As the director of Campus Recreation of CENTERS LLC, at DePaul University, McGonagle has not only seen her fair share of aspiring directors, but she has in fact created an annual, two-day workshop hosted in Chicago. “It is a workshop targeted at those who have at least seven years of experience who are interested in moving into a director position,” she said.
Beyond workshops and professional development, she noted the power of mentorships, and being a mentor who will communicate honestly and directly with the mentee is key. “If you commit to mentoring someone, do it well,” said McGonagle. “Create an environment where staff are both challenged and supported. Give staff as much autonomy as possible.”
Eric Nickel, the director of University Recreation at James Madison University, said when someone voices their interest in becoming a director, he looks for opportunities to help them develop competencies in an area that isn’t their strongest. He also meets with his full-time staff on a yearly basis to discuss their life plan and career aspirations. “I try to encourage people to create their own path and help them gain a vision for how they may get there,” he said. “I think one of the roles of a good director is to identify and develop talented people, and to be observant of all levels of their organizations.”
One thing he noted as essential to teach any aspiring director is to help them understand the “why” behind decisions. They can then take that understanding and apply the principles involved to other challenges down the road. “So, I might check with them after meetings to see what they are thinking, and process some of the ‘why’ and how we arrived at it,” said Nickel.
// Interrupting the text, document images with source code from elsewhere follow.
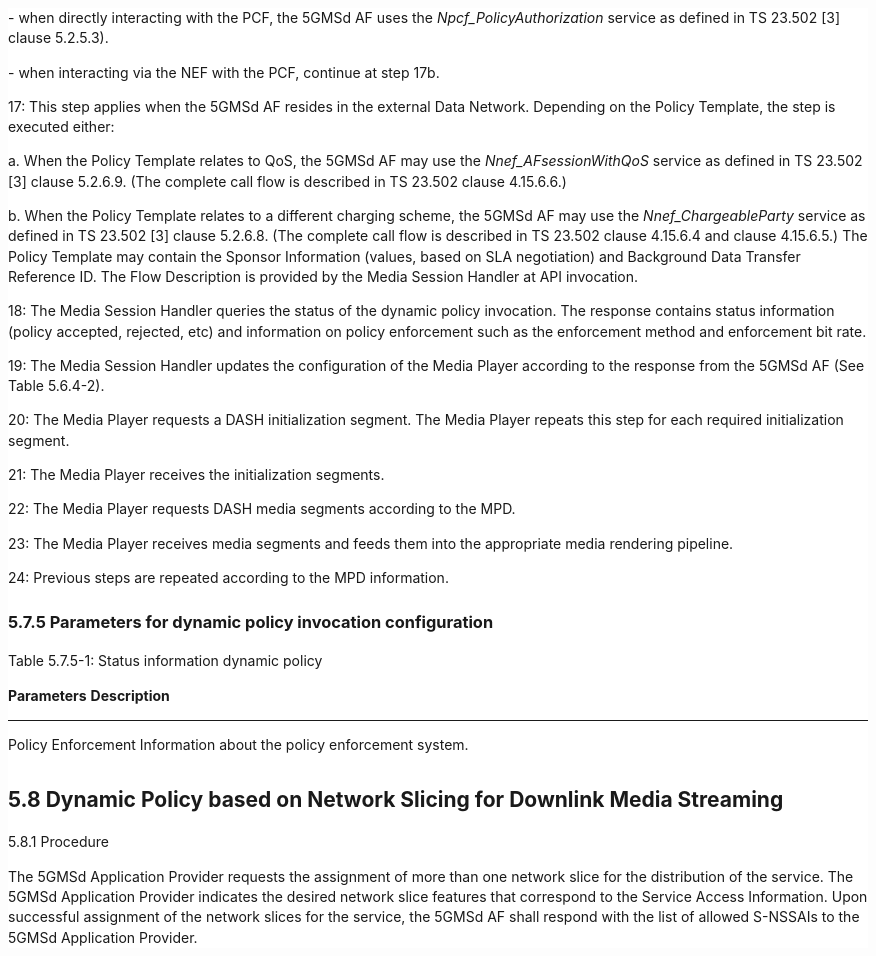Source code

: \- when directly interacting with the PCF, the 5GMSd AF uses the
*Npcf\_PolicyAuthorization* service as defined in TS 23.502 \[3\] clause
5.2.5.3).

\- when interacting via the NEF with the PCF, continue at step 17b.

17: This step applies when the 5GMSd AF resides in the external Data
Network. Depending on the Policy Template, the step is executed either:

a\. When the Policy Template relates to QoS, the 5GMSd AF may use the
*Nnef\_AFsessionWithQoS* service as defined in TS 23.502 \[3\] clause
5.2.6.9. (The complete call flow is described in TS 23.502 clause
4.15.6.6.)

b\. When the Policy Template relates to a different charging scheme, the
5GMSd AF may use the *Nnef\_ChargeableParty* service as defined in TS
23.502 \[3\] clause 5.2.6.8. (The complete call flow is described in TS
23.502 clause 4.15.6.4 and clause 4.15.6.5.) The Policy Template may
contain the Sponsor Information (values, based on SLA negotiation) and
Background Data Transfer Reference ID. The Flow Description is provided
by the Media Session Handler at API invocation.

18: The Media Session Handler queries the status of the dynamic policy
invocation. The response contains status information (policy accepted,
rejected, etc) and information on policy enforcement such as the
enforcement method and enforcement bit rate.

19: The Media Session Handler updates the configuration of the Media
Player according to the response from the 5GMSd AF (See Table 5.6.4-2).

20: The Media Player requests a DASH initialization segment. The Media
Player repeats this step for each required initialization segment.

21: The Media Player receives the initialization segments.

22: The Media Player requests DASH media segments according to the MPD.

23: The Media Player receives media segments and feeds them into the
appropriate media rendering pipeline.

24: Previous steps are repeated according to the MPD information.

### 5.7.5 Parameters for dynamic policy invocation configuration

Table 5.7.5-1: Status information dynamic policy

  **Parameters**       **Description**
  -------------------- --------------------------------------------------
  Policy Enforcement   Information about the policy enforcement system.

5.8 Dynamic Policy based on Network Slicing for Downlink Media Streaming
------------------------------------------------------------------------

5.8.1 Procedure

The 5GMSd Application Provider requests the assignment of more than one
network slice for the distribution of the service. The 5GMSd Application
Provider indicates the desired network slice features that correspond to
the Service Access Information. Upon successful assignment of the
network slices for the service, the 5GMSd AF shall respond with the list
of allowed S-NSSAIs to the 5GMSd Application Provider.
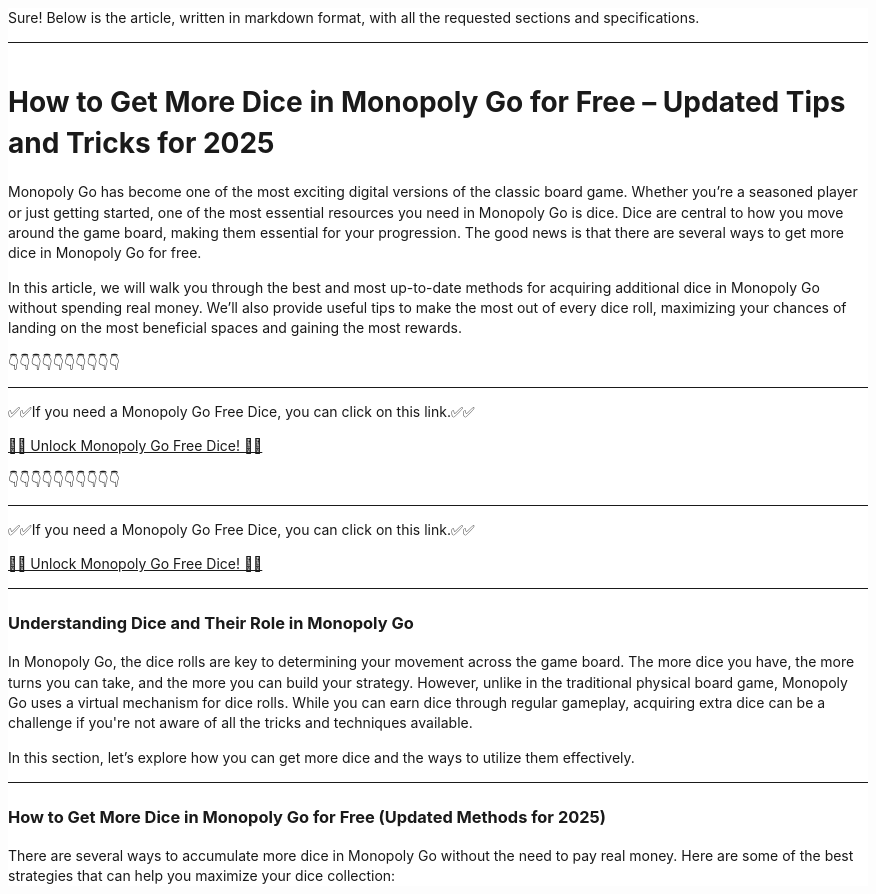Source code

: Sure! Below is the article, written in markdown format, with all the requested sections and specifications.

---

# How to Get More Dice in Monopoly Go for Free – Updated Tips and Tricks for 2025

Monopoly Go has become one of the most exciting digital versions of the classic board game. Whether you’re a seasoned player or just getting started, one of the most essential resources you need in Monopoly Go is dice. Dice are central to how you move around the game board, making them essential for your progression. The good news is that there are several ways to get more dice in Monopoly Go for free.

In this article, we will walk you through the best and most up-to-date methods for acquiring additional dice in Monopoly Go without spending real money. We’ll also provide useful tips to make the most out of every dice roll, maximizing your chances of landing on the most beneficial spaces and gaining the most rewards.


👇👇👇👇👇👇👇👇👇👇

---

✅✅If you need a Monopoly Go Free Dice, you can click on this link.✅✅

[🎲🎲 Unlock Monopoly Go Free Dice! 🎲🎲 ](https://therewardgate.com/free-monopoly-dice/)


👇👇👇👇👇👇👇👇👇👇

---

✅✅If you need a Monopoly Go Free Dice, you can click on this link.✅✅

[🎲🎲 Unlock Monopoly Go Free Dice! 🎲🎲 ](https://therewardgate.com/free-monopoly-dice/)


---

### Understanding Dice and Their Role in Monopoly Go

In Monopoly Go, the dice rolls are key to determining your movement across the game board. The more dice you have, the more turns you can take, and the more you can build your strategy. However, unlike in the traditional physical board game, Monopoly Go uses a virtual mechanism for dice rolls. While you can earn dice through regular gameplay, acquiring extra dice can be a challenge if you're not aware of all the tricks and techniques available.

In this section, let’s explore how you can get more dice and the ways to utilize them effectively.

---

### How to Get More Dice in Monopoly Go for Free (Updated Methods for 2025)

There are several ways to accumulate more dice in Monopoly Go without the need to pay real money. Here are some of the best strategies that can help you maximize your dice collection:
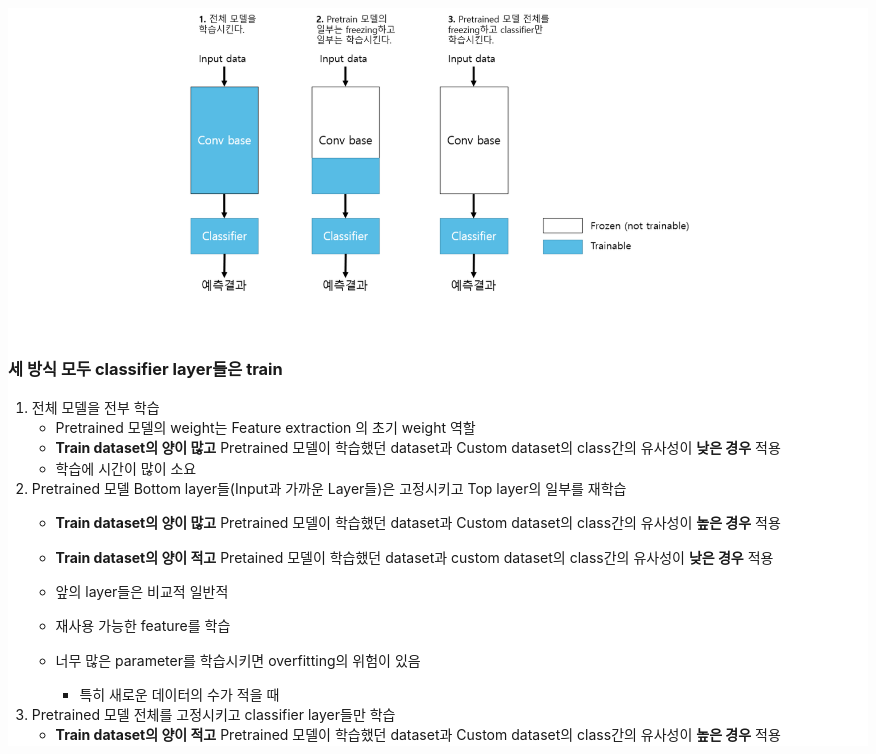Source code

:<p align=center><img src="images/image66.png" width = 60%></p>

<br>

### **세 방식 모두 classifier layer들은 train**
1. 전체 모델을 전부 학습
    - Pretrained 모델의 weight는 Feature extraction 의 초기 weight 역할
    - **Train dataset의 양이 많고** Pretrained 모델이 학습했던 dataset과 Custom dataset의 class간의 유사성이 **낮은 경우** 적용
    - 학습에 시간이 많이 소요
2. Pretrained 모델 Bottom layer들(Input과 가까운 Layer들)은 고정시키고 Top layer의 일부를 재학습
    - **Train dataset의 양이 많고** Pretrained 모델이 학습했던 dataset과 Custom dataset의 class간의 유사성이 **높은 경우** 적용
    - **Train dataset의 양이 적고** Pretained 모델이 학습했던 dataset과 custom dataset의 class간의 유사성이 **낮은 경우** 적용

    - 앞의 layer들은 비교적 일반적
    - 재사용 가능한 feature를 학습
    - 너무 많은 parameter를 학습시키면 overfitting의 위험이 있음 
        - 특히 새로운 데이터의 수가 적을 때
3. Pretrained 모델 전체를 고정시키고 classifier layer들만 학습
    - **Train dataset의 양이 적고** Pretrained 모델이 학습했던 dataset과 Custom dataset의 class간의 유사성이 **높은 경우** 적용
  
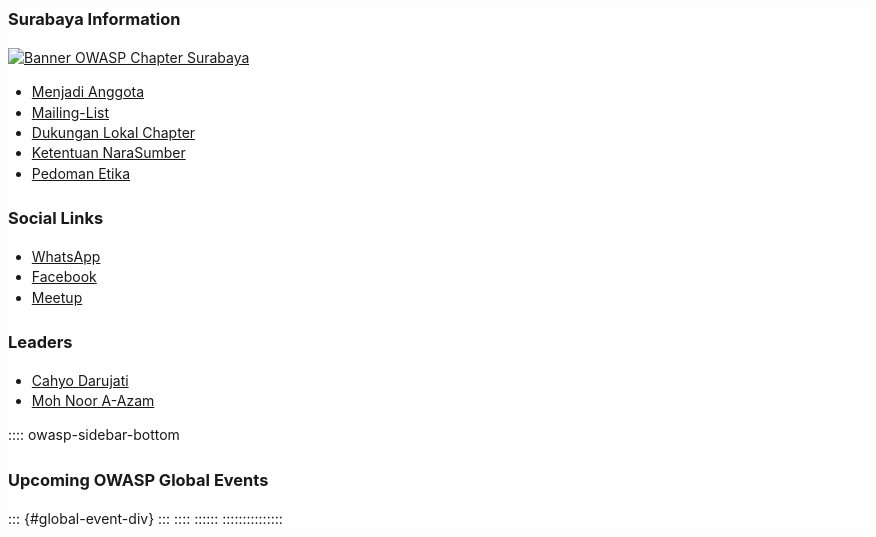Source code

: ### Surabaya Information

[![Banner OWASP Chapter
Surabaya](assets/images/logo-owasp-surabaya.jpg)](index.html)

- [Menjadi Anggota](https://www.owasp.org/index.php/Membership)
- [Mailing-List](https://groups.google.com/a/owasp.org/g/surabaya-chapter)
- [Dukungan Lokal
  Chapter](../donate/index8b46.html?reponame=www-chapter-surabaya&title=OWASP+Surabaya)
- [Ketentuan NaraSumber](../www-policy/legal/speaker-agreement.html)
- [Pedoman Etika](../www-policy/operational/conferences-events-2.html)

### Social Links

- [WhatsApp](https://chat.whatsapp.com/FwYHyu0AUwACmvtIcoWMP0)
- [Facebook](https://www.facebook.com/owaspsurabaya)
- [Meetup](https://www.meetup.com/owasp-surabaya-chapter/)

### Leaders

- [Cahyo
  Darujati](../cdn-cgi/l/email-protection.html#d3b0b2bbaabcfdb7b2a1a6b9b2a7ba93bca4b2a0a3fdbca1b4)
- [Moh Noor
  A-Azam](../cdn-cgi/l/email-protection.html#9df3f2f2efb3fce7fcf0ddf2eafceeedb3f2effa)

:::: owasp-sidebar-bottom
### Upcoming OWASP Global Events

::: {#global-event-div}
:::
::::
::::::
:::::::::::::::
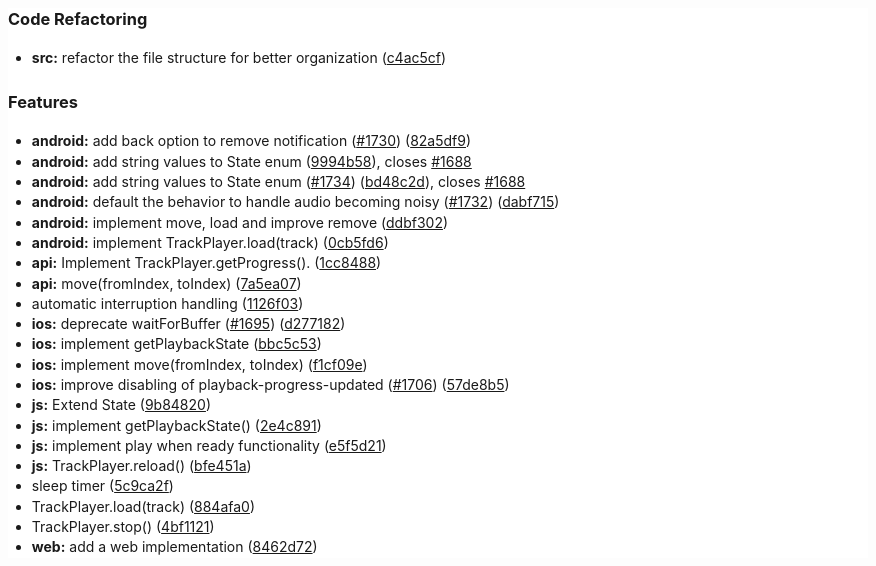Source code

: 
### Code Refactoring

* **src:** refactor the file structure for better organization ([c4ac5cf](https://github.com/doublesymmetry/react-native-track-player/commit/c4ac5cfca337de65b615d63af67d45417625cf45))


### Features

* **android:** add back option to remove notification ([#1730](https://github.com/doublesymmetry/react-native-track-player/issues/1730)) ([82a5df9](https://github.com/doublesymmetry/react-native-track-player/commit/82a5df9ec62476b05bbef6f5d18ca9b0b801d298))
* **android:** add string values to State enum ([9994b58](https://github.com/doublesymmetry/react-native-track-player/commit/9994b583b1c18f5624cfc6bd9257b9250456950c)), closes [#1688](https://github.com/doublesymmetry/react-native-track-player/issues/1688)
* **android:** add string values to State enum ([#1734](https://github.com/doublesymmetry/react-native-track-player/issues/1734)) ([bd48c2d](https://github.com/doublesymmetry/react-native-track-player/commit/bd48c2d6de2a56e0a96be8dd47bc316ea0dcd8cf)), closes [#1688](https://github.com/doublesymmetry/react-native-track-player/issues/1688)
* **android:** default the behavior to handle audio becoming noisy ([#1732](https://github.com/doublesymmetry/react-native-track-player/issues/1732)) ([dabf715](https://github.com/doublesymmetry/react-native-track-player/commit/dabf71566cba1cc9fba48899ad6be58e59a90212))
* **android:** implement move, load and improve remove ([ddbf302](https://github.com/doublesymmetry/react-native-track-player/commit/ddbf302ae11d29df494f504979212f50b00d546c))
* **android:** implement TrackPlayer.load(track) ([0cb5fd6](https://github.com/doublesymmetry/react-native-track-player/commit/0cb5fd6d67b9fe24bd08455d3208cb05e89f683b))
* **api:** Implement TrackPlayer.getProgress(). ([1cc8488](https://github.com/doublesymmetry/react-native-track-player/commit/1cc8488b54d4fdfb2b2b02b1ff33bcbeb721d290))
* **api:** move(fromIndex, toIndex) ([7a5ea07](https://github.com/doublesymmetry/react-native-track-player/commit/7a5ea077c28093d018a3f017038385b317906a3a))
* automatic interruption handling ([1126f03](https://github.com/doublesymmetry/react-native-track-player/commit/1126f03ff02b0f60c355faf162cf3728d2db9694))
* **ios:** deprecate waitForBuffer ([#1695](https://github.com/doublesymmetry/react-native-track-player/issues/1695)) ([d277182](https://github.com/doublesymmetry/react-native-track-player/commit/d27718295cecc88886db2cbe96666c9c50d34b34))
* **ios:** implement getPlaybackState ([bbc5c53](https://github.com/doublesymmetry/react-native-track-player/commit/bbc5c533fc51af8f6c1935cdff9d78e93788882b))
* **ios:** implement move(fromIndex, toIndex) ([f1cf09e](https://github.com/doublesymmetry/react-native-track-player/commit/f1cf09efff832f055ff1df70bcfc8a7e73a0c31f))
* **ios:** improve disabling of playback-progress-updated ([#1706](https://github.com/doublesymmetry/react-native-track-player/issues/1706)) ([57de8b5](https://github.com/doublesymmetry/react-native-track-player/commit/57de8b5e12c05bed093a754474b2e4e0e8597578))
* **js:** Extend State ([9b84820](https://github.com/doublesymmetry/react-native-track-player/commit/9b84820a43e9a2a9049da3d0aa015ae2e7ebf022))
* **js:** implement getPlaybackState() ([2e4c891](https://github.com/doublesymmetry/react-native-track-player/commit/2e4c89168e597e8169936ee8b9bc32d4e2e332b4))
* **js:** implement play when ready functionality ([e5f5d21](https://github.com/doublesymmetry/react-native-track-player/commit/e5f5d218af1ea26df3a836f7facd34a9e70fd09a))
* **js:** TrackPlayer.reload() ([bfe451a](https://github.com/doublesymmetry/react-native-track-player/commit/bfe451af2a658103fbf1b1bdd68e74fb9f5d81a0))
* sleep timer ([5c9ca2f](https://github.com/doublesymmetry/react-native-track-player/commit/5c9ca2fcbc296f7fd03583b54060f7857ddf5848))
* TrackPlayer.load(track) ([884afa0](https://github.com/doublesymmetry/react-native-track-player/commit/884afa07afc8ae9833a0d63d8f58fb86f5fc4d66))
* TrackPlayer.stop() ([4bf1121](https://github.com/doublesymmetry/react-native-track-player/commit/4bf11217e784a2dcdb54d74f4e46f17c0912efae))
* **web:** add a web implementation ([8462d72](https://github.com/doublesymmetry/react-native-track-player/commit/8462d7260e2d196d2536afe530922ae5319b7192))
The most effective approach in developing leaders is to allow them to learn through doing. McGonagle said you need to assess where their knowledge gaps are and then look for learning opportunities to give them. This means evaluating if there is a new project, responsibility or leadership experience a staff member could take on.
“Department leaders need to be creative in giving opportunities; sometimes we’re hampered by the reporting structures, but sometimes we just need to be more creative,” she said.
In terms of what tools or resources Nickel and McGonagle suggest for aspiring directors, there were several: ask your mentor for help expanding your network; join a professional/trade association or list serve; reach out to peers; and ask people you admire for advice, from looking over your resume to book recommendations to being your mentor.
The truth is, neither the mentor nor mentee is fully responsible for the future leader’s development. As such, McGonagle said aspiring directors need to be proactive about their own development and future. “Directors definitely need to create a culture that supports and encourages learning and professional development, but staff can’t wait for it to happen to them,” she said. “They need to take the driver’s seat. You can’t control when opportunities become available, but you are responsible for being prepared when they do.”
Nickel also noted the best way to get started on a leadership journey is by first knowing yourself, your skills and your abilities. Self-awareness is the foundation from which an aspiring leader needs to build.
McGonagle said asking yourself questions like, “How do my colleagues see me?” or “Does everyone assume I’ll be promoted soon? If they don’t assume that, then why not?” can be powerful self-reflection. Plus, aspiring directors need to focus on demonstrating integrity, innovation, strategic thinking, leadership and initiative.
And it’s treating every single day like a job interview. “Don’t wait until a position is posted to start acting like a director,” she said. “You can’t expect to earn a promotion based on your performance during a two-day campus interview, and no one owes you a chance for promotion based on your seniority … Past behavior is the best indicator of future performance. If you want to be seen as someone who can be strategic and collaborative as a director, you need to be strategic and collaborative now.”
All in all, every future leader’s development is going to be different. So, whether you are the mentor or mentee, it all begins with listening. Listen for goals and what someone is aspiring to; that is a cornerstone of the foundation of trust you must start with.
“Any mentoring relationship is going to be most effective when there is a foundation of trust: if your staff member believes you truly want to help them, that you will communicate honestly and directly with them, and that you will be proactive in looking for ways to help them develop and grow,” said McGonagle.